I. Ulusal Risale-i Nur Gençlik Kongresi’nde hazırlanan, “Sünnet-i Seniyyede Gençlik” masasının sonuç bildirisi:
Gençlik tarlası
“Gençliğin rûhunu, işlemeyen bir tarla gibi kendi hâline bırakırsanız, orada ısırganlar, dikenler yetişir biter.”
Finlandiyalı bir din adamına ait olan bu sözler, gençliğin hayır ve güzellikler için en önemli bir dönem olduğunu bize pekala özetlemektedir. Öyle ya bir tarla ne kadar verimli olursa olsun, o tarlaya bakım yapmadan ondan bir şey beklemek mümkün mü? Hele bir de zararlı kimyevi maddeler kabilinden günahlara sık sık maruz kalan bir gençlik tarlası olursa bu tarla.

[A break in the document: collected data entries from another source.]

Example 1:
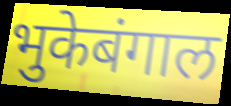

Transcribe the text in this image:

भुकेबंगाल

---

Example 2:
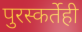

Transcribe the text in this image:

पुरस्कर्तेही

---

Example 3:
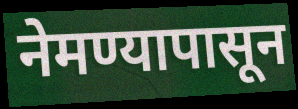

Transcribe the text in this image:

नेमण्यापासून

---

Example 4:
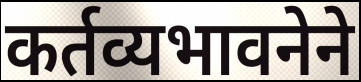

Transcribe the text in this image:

कर्तव्यभावनेने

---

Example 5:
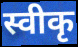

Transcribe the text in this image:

स्वीकृ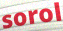
sorol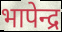
भापेन्द्रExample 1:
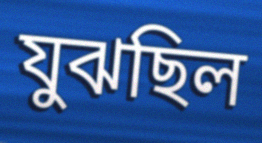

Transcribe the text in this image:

যুঝছিল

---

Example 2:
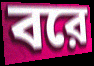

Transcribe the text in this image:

বরে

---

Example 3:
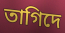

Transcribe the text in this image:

তাগিদে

Peki, bu gençlik tarlasından en güzel şekilde yararlanmak ve de onu zararlı günah maddelerinden korumak ne ile mümkün olabilir? Bunun için her probleme çözümün kendisinde barındığı Kur’an’a başvuruyoruz ve karşımıza Ahzab Suresi’nin “And olsun ki Allah’a ve ahiret gününe kavuşmayı ümit edenler için Allah’ın resulünde size bir örnek vardır.” mealindeki 21. ayeti karşımıza çıkıyor.

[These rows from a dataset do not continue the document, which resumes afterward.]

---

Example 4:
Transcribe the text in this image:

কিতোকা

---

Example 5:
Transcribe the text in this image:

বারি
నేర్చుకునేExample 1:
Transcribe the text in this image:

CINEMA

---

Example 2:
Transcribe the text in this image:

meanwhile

Bu ayeti kendimize ışık tutuyor ve öncelikle Peygamber Efendimizin (a.s.m) gençliğine yolculuk ediyoruz. Görüyoruz ki o zat (a.s.m) iffet, haya, doğruluk, eminliğiyle tanınmış, öyle ki ona “el-Emin” unvanı verilmiş. Doğruluğundan kimse şüphe etmiyor. Hatta iffet ve zenginliğiyle ün salmış Hz. Hatice (r.a.) kendisine nice zenginler tarafından evlenme teklifleri yapıldığı halde hiçbirini kabul etmiyor, kendisinden yaşça küçük maddeten fakir olan Peygambere (a.s.m) bizzat evlenme teklifinde bulunuyor.
Cahiliye karanlıklarında gençliğini en güzel bir derecede iffet, hayâ, doğruluk, emanet, masumiyet sınırları içinde geçiren bir zatın (a.s.m) gençlikle ilgili bulunmuş olduğu tavsiye ve ikazlarına dikkat etmemek delilik olur herhalde. Hem de bu tavsiyeler ilahi vahyin nazil olduğu ve zamanın karanlıklardan sıyrılıp bu nurla aydınlandığı dönemde edilmişken…

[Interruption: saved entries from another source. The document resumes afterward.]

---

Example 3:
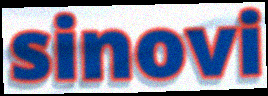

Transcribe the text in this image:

sinovi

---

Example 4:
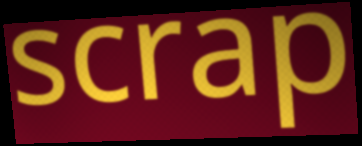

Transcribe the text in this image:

scrap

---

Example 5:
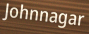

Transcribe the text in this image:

JohnnagarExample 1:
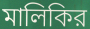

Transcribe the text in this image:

মালিকির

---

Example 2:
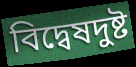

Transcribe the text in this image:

Temel değerlerin sarsılmasıyla cahiliye dönemiyle benzerlik gösteren bir çağda O’nun yaptıklarını yaparak, O’nun hissiyatıyla dolarak, O’nun yaşayışını kendimize örnek göstererek bu çağın tehlikelerinden kurtulabiliriz. Çağın tehlikelerinden kurtulmak bir tarafa “Kim ümmetin fesada düştüğü zamanda sünnetime sarılırsa yüz şehidin sevabını kazanabilir.” müjdesiyle Allah ve Resulünün (a.s.m) sevdiklerinden olabiliriz.
Madem çağın tehlikelerinden kurtulmak onun (a.s.m) sünnetine uymakla ve yaşayışını örnek almakla mümkündür; öyleyse birinci derecede onu yücelten ahlakını örnek almak ve bu husustaki tavsiye ve ikazlarına dikkat etmek zorunluluktur.
Ahlaklı genç
“Cömert, güzel ahlaklı bir genç, kendisini ibadete vermiş cimri kötü ahlaklı bir ihtiyardan Allah katında daha sevimlidir.”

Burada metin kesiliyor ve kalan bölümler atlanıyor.